Back when I was looking at averages of information collected across random/malicious documents, I noted that filesize seemed to be a helper in narrowing down whether or not a file could be suspicious (see malicious filter). Ever since I began collecting object content I wanted to see if there was a correlation or easy way to find the payload using general data that was easily available.
In the case of PDF objects it appeared that objects over a certain length would contain the payload or code to assist in the exploit. Obviously high length objects are going to be the norm in clean PDF documents, but if a document is already suspected of being malicious then this filtering may speed up the time it takes to identify the payload and begin reverse engineering.
The following statistics are derived from 247 malicious PDF documents in my repository. Using a simple script I went through and queried my malicious object samples for the following:
- count of all objects in each document
- count of all objects over 750 bytes in each document
- id of each object
- length of each object (our calculations and the /length value)
- encoded data of the object
- decoded data of the object
This data was split into two different parts. The first was a list that identified the amount of large objects alongside the total object count for a given PDF document. The second was a single document for each file that contained a breakout of all the large objects with the detailed data mentioned above. The goal of splitting this data out was to identify whether or not there was value in looking at large objects first and how accurate it was.
After running the script I was left with 245 files with a relatively small amount of objects that needed a manual review as to whether or not they were malicious or aided in the exploitation of the PDF document. Keep in mind that 2 documents failed to contain objects over 750 bytes and will need to manually reviewed to identify how the exploit is structured. It should also be noted that some documents may contain large objects of which do not actually contain exploit or payload data.
Of the 245 documents, 212 contained payloads which exceeded 750 bytes making object length useful when trying to find payloads within a suspicious document. Knowing that length shows some value in searching for payloads, it could also be helpful to sort output of decoded objects by order of size so that if something were suspicious, it would be easier seen.

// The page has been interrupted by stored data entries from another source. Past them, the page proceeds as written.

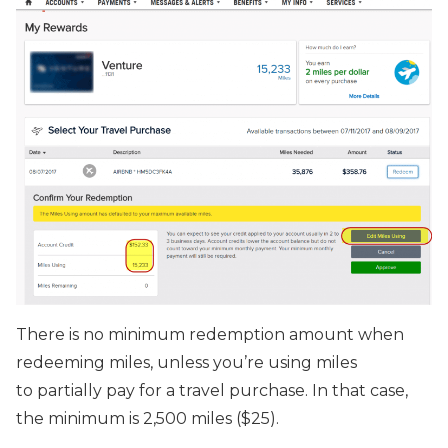
There is no minimum redemption amount when
redeeming miles, unless you’re using miles
to partially pay for a travel purchase. In that case,
the minimum is 2,500 miles ($25).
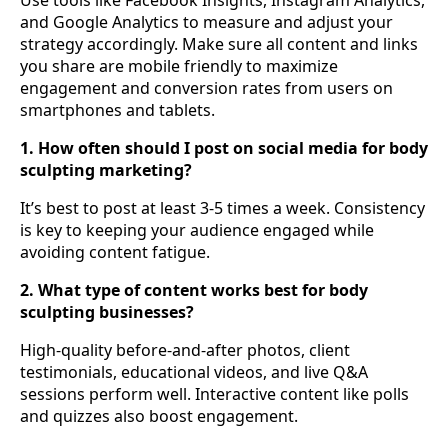
and Google Analytics to measure and adjust your
strategy accordingly. Make sure all content and links
you share are mobile friendly to maximize
engagement and conversion rates from users on
smartphones and tablets.
1. How often should I post on social media for body
sculpting marketing?
It’s best to post at least 3-5 times a week. Consistency
is key to keeping your audience engaged while
avoiding content fatigue.
2. What type of content works best for body
sculpting businesses?
High-quality before-and-after photos, client
testimonials, educational videos, and live Q&A
sessions perform well. Interactive content like polls
and quizzes also boost engagement.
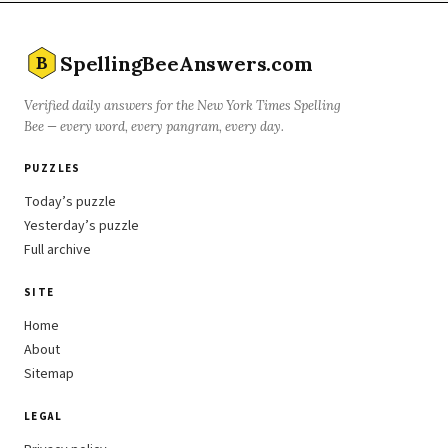
SpellingBeeAnswers.com
B
Verified daily answers for the New York Times Spelling
Bee — every word, every pangram, every day.
PUZZLES
Today’s puzzle
Yesterday’s puzzle
Full archive
SITE
Home
About
Sitemap
LEGAL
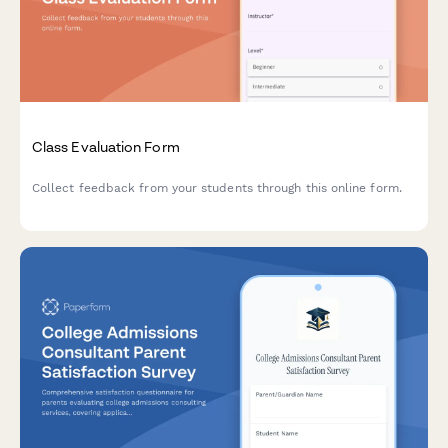
Class Evaluation Form
Collect feedback from your students through this online form.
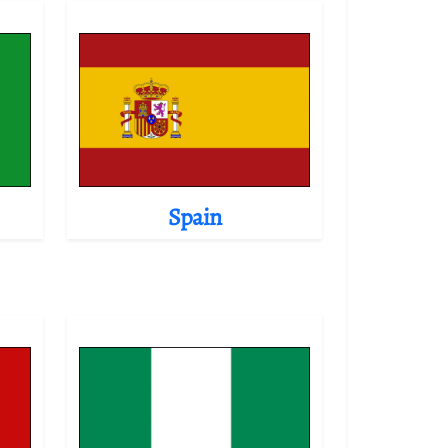
Spain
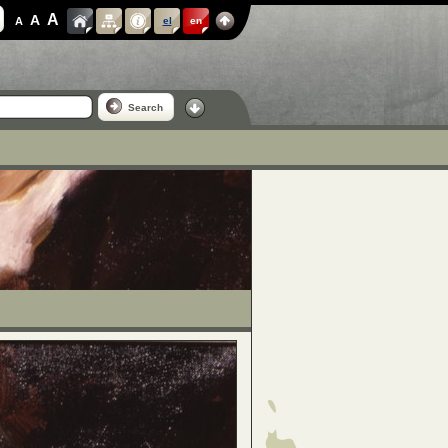
A
A
A
el
en
Search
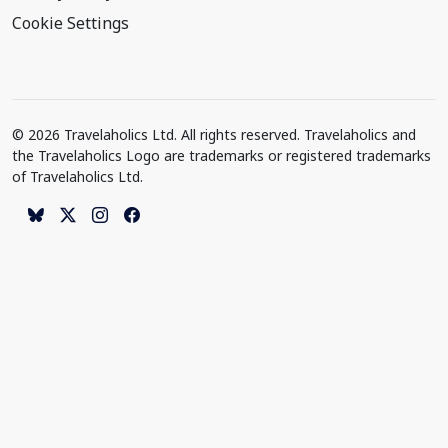
Cookie Settings
© 2026 Travelaholics Ltd. All rights reserved. Travelaholics and
the Travelaholics Logo are trademarks or registered trademarks
of Travelaholics Ltd.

As I went through all this data I kept in mind previous talks about the PDF specification. In Julia Wolf’s talk on her observations she mentioned that length could be any number or not there at all and somehow the parser could still make sense of everything. Others have mentioned similar issues with the specification, but in most cases, including length, these documents adhere to the rules and appear to contain an accurate length.
Furthermore, after sorting the data collected, patterns could be seen for certain exploits and structures based on the length (both versions) and the object ID. Take for example the lib TIF exploit (CVE). In my analysis I found 13 documents that used this exploit as its primary attack. What is interesting to note is that every one of these files was different yet they all used the ID of “1″. In 11 of the 13 cases of this exploit, the size generally stayed very close with an average of 2079 bytes. Using this data one could write a simple filter to flag on any object with the ID of one, close to 2079 bytes and contained the word TIF.
Just by viewing total large objects to all objects you could begin to make assumptions about the files being similar. Manual review later confirmed these assumptions to be correct. One example of this was malicious documents with a larger amount of objects were likely to contain a complete duplicate for every object. This appeared to fall in line with how PDF updates are done, but it should be noted that version did not appear to increase on objects that were the same. In some cases the object IDs did not match, but the content was the same giving indication that exploits may have been copied/pasted between samples.
One of the last observations noticed was that malicious documents did appear to share exploitation structure from one another. Just looking at JavaScript related exploits it showed about 20-30 unique exploitation styles. What I mean by this is that it literally looked like some documents copied and pasted the code from one document to the next. The difference that created a new hash (even at the object level) was the payload itself. Although this is not surprising given exploit kits are likely the main creator of these documents, it is interesting to see the small amount of combinations and the lack of uniqueness attackers take in hiding their efforts.
In conclusion I feel that length (object size) does matter when dealing with PDF analysis. If I had not went this route I would have had to search through all 250 documents with a total object count of 7,263. Instead, I was able to find the payload in 99% of the files by just looking through 1,347 objects. The task itself took around 6 hours to do meaning it would roughly take roughly 15 hours if I did not apply the filter. With the data I now have collected I can write filters to even further reduce the amount of time it takes to prune through documents for suspicious content.